◆ **Reading text**:
Gordon-Reed won sixteen book prizes, including the Pulitzer Prize in History in 2009 and the National Book Award in 2008, for The Hemingses of Monticello: An American Family (W.W. Norton, 2008). In addition to articles and reviews, her other works include Thomas Jefferson and Sally Hemings: An American Controversy (UVA Press, 1997). Vernon Can Read! A Memoir, a collaboration with Vernon Jordan. (PublicAffairs 2001), Race on Trial: Law and Justice in American History (Oxford University Press, 2002), a volume of essays that she edited, Andrew Johnson (Times Books/Henry Holt, 2010) and, most recently, with Peter S. Onuf, “Most Blessed of the Patriarchs”: Thomas Jefferson and the Empire of the Imagination (Liveright Publishing, 2016). Gordon-Reed was the Vyvyan Harmsworth Visiting Professor of American History at the University of Oxford (Queens College) 2014-2015. Between 2010 and 2015, she was the Carol K. Pforzheimer Professor at the Radcliffe Institute for Advanced Study at Harvard University. She was the 2018-2019 President of Society for Historians of the Early American Republic. She is the current President of the Ames Foundation.
A selected list of her honors include a fellowship from the Dorothy and Lewis B. Cullman Center for Scholars and Writers at the New York Public Library, a Guggenheim Fellowship in the humanities, a MacArthur Fellowship, the National Humanities Medal, the National Book Award, the Frederick Douglass Book Prize, and the George Washington Book Prize, and the Anisfeld-Wolf Book. Gordon-Reed was elected a fellow of the American Academy of Arts and Sciences in 2011 and is a member of the Academy’s Commission on the Humanities and Social Sciences. In 2019, she was elected as a member of the American Philosophical Society.
Robert Parkinson (Binghamton University) specializes in early American history, especially the American Revolution. His first book, The Common Cause: Creating Nation and Race in the American Revolution (Omohundro Institute with UNC Press) explores how questions of race collided with pressing issues of nation building at the Founding. It won the James A. Rawley Prize for the best book on American race relations. An abbreviated version, entitled Thirteen Clocks: How Race Made America Independent, is forthcoming from UNC Press in the spring of 2021.
Professor Parkinson was the 2006-2008 OI-NEH Postdoctoral Fellow and also has held fellowships at the C.V. Starr Center for the Study of the American Experience, the Library Company of Philadelphia, among several others.
His current book project, The Heart of American Darkness, is a microhistory about how the grisly murder of nine Indians on a tributary of the Ohio River in 1774 exerted a surprisingly powerful influence in the political and rhetorical life of the early American republic.

◆ **Provided material**:
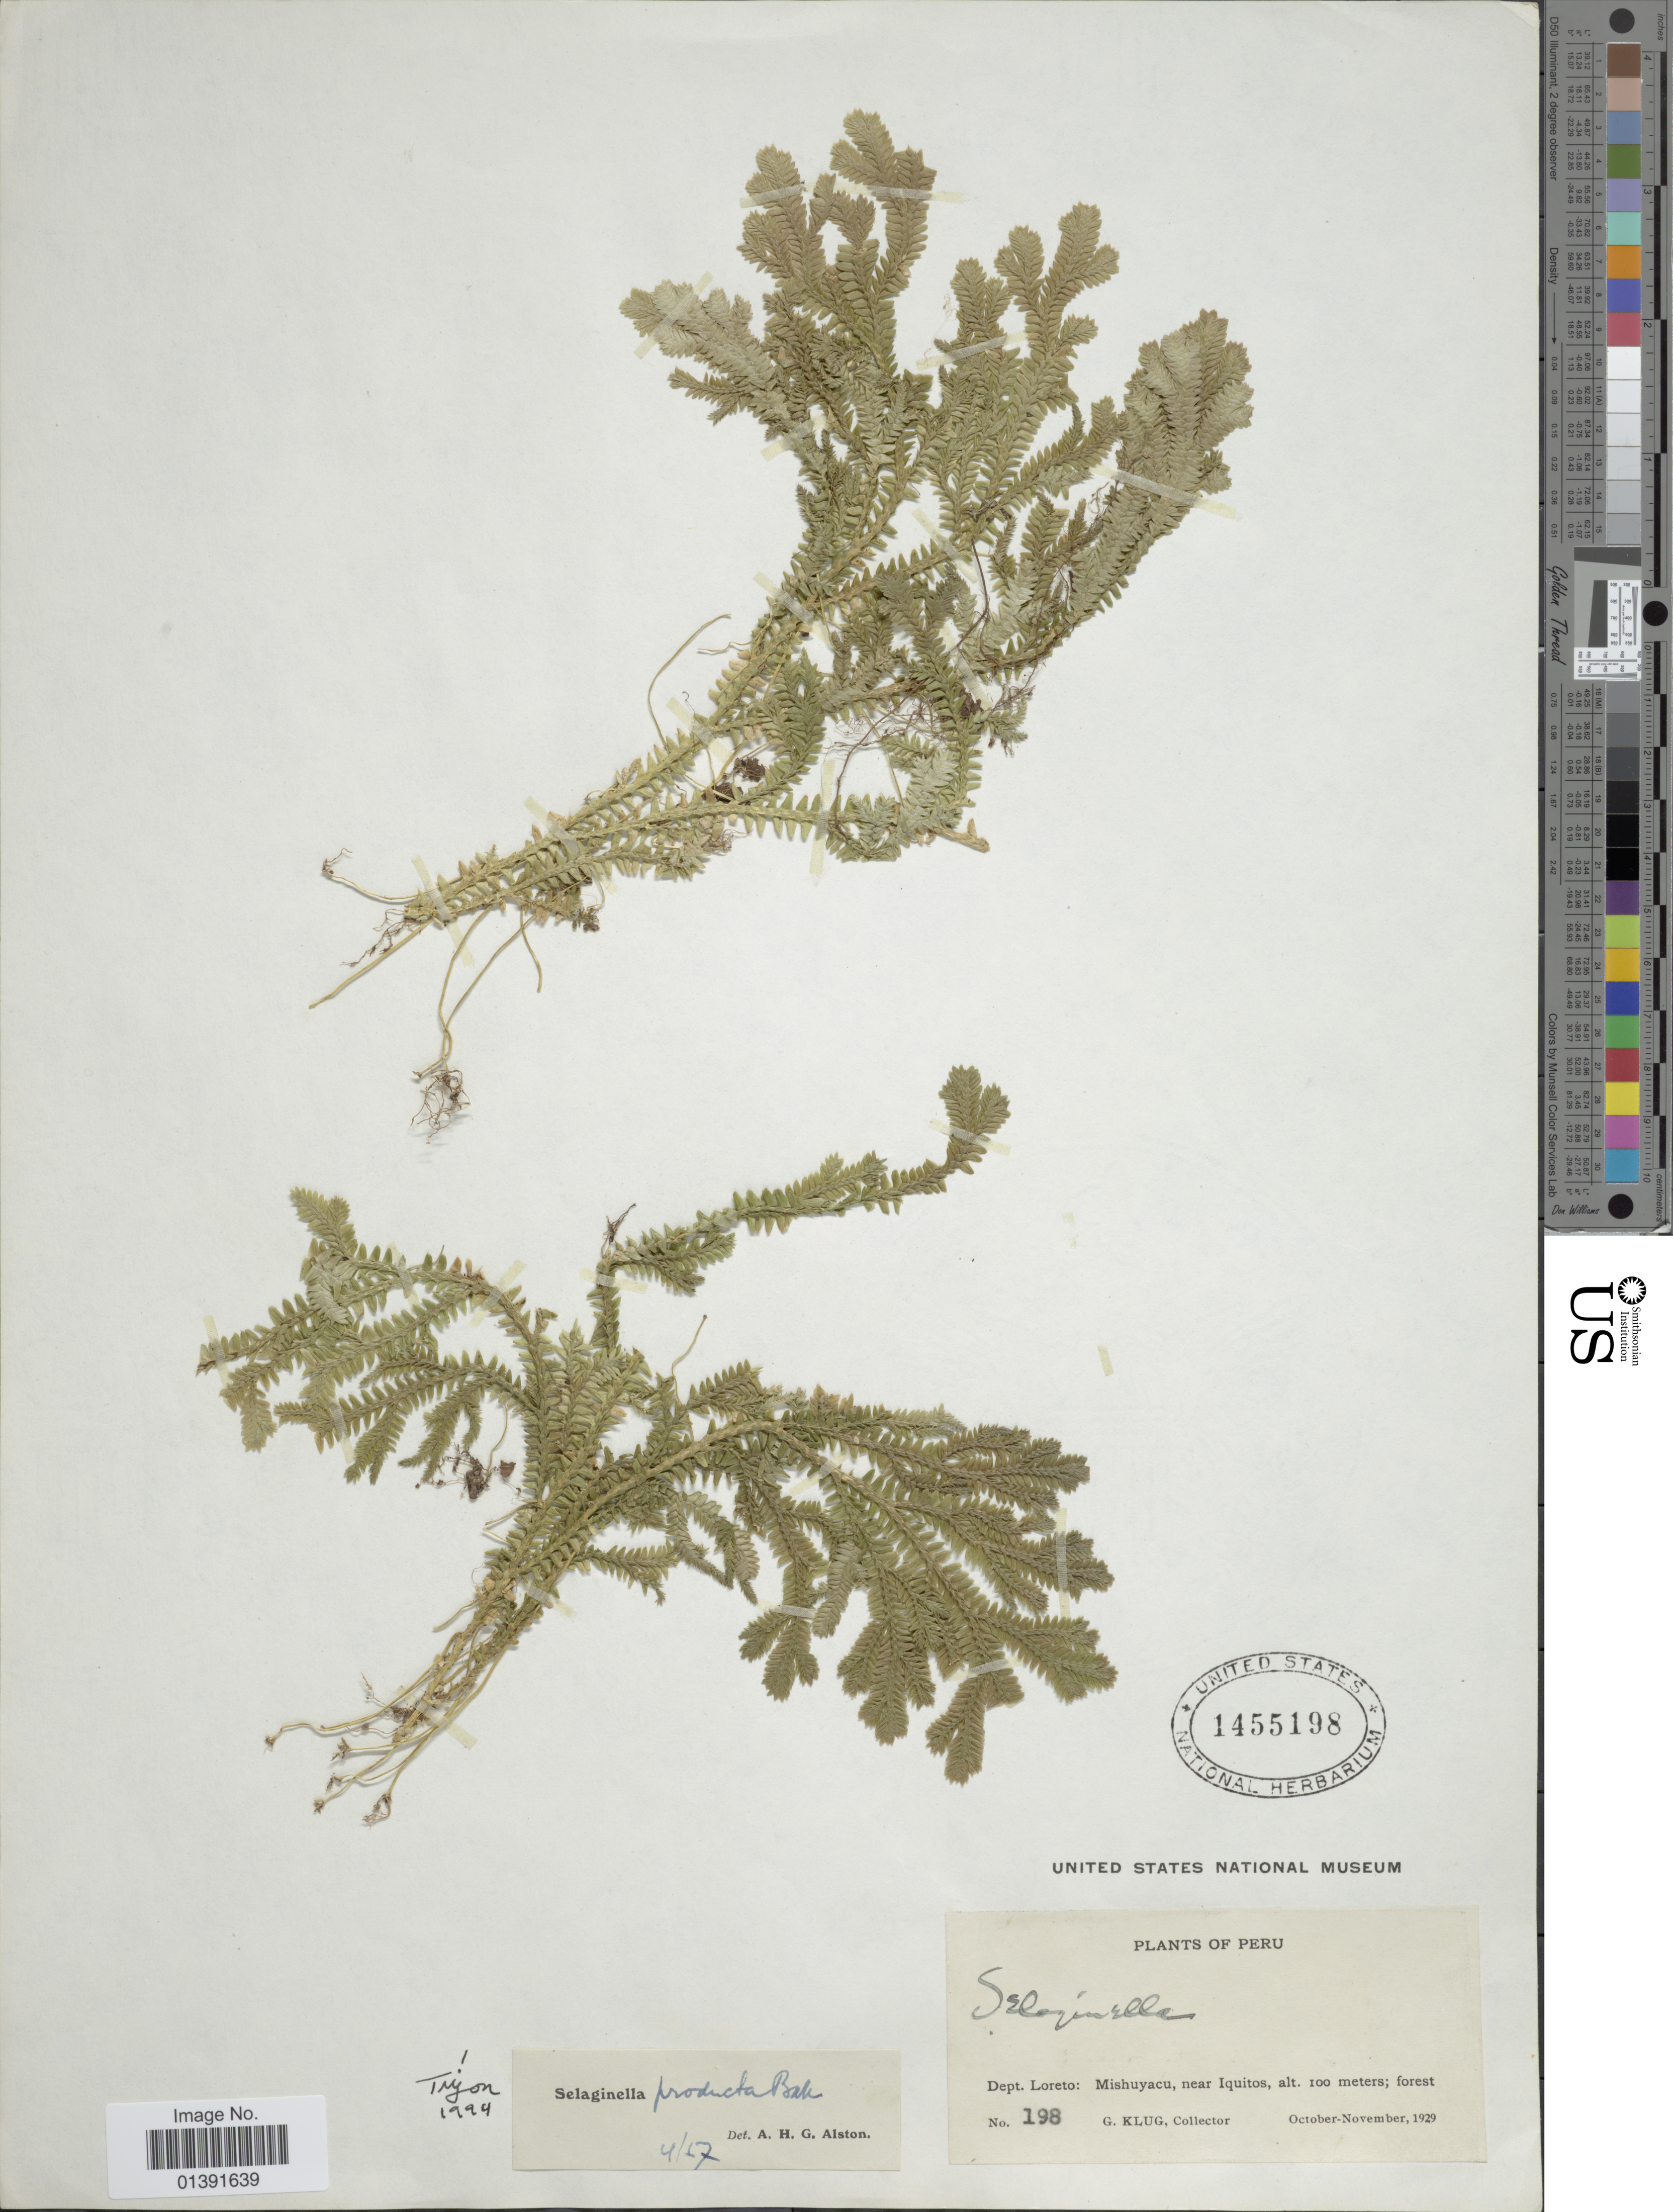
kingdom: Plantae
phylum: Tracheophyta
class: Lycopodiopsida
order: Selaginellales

◆ **What you are asked to do**: In the biographical text, which prize did Robert Parkinson's first book, The Common Cause, win?

◆ **Result of this task**: The James A. Rawley Prize for the best book on American race relations.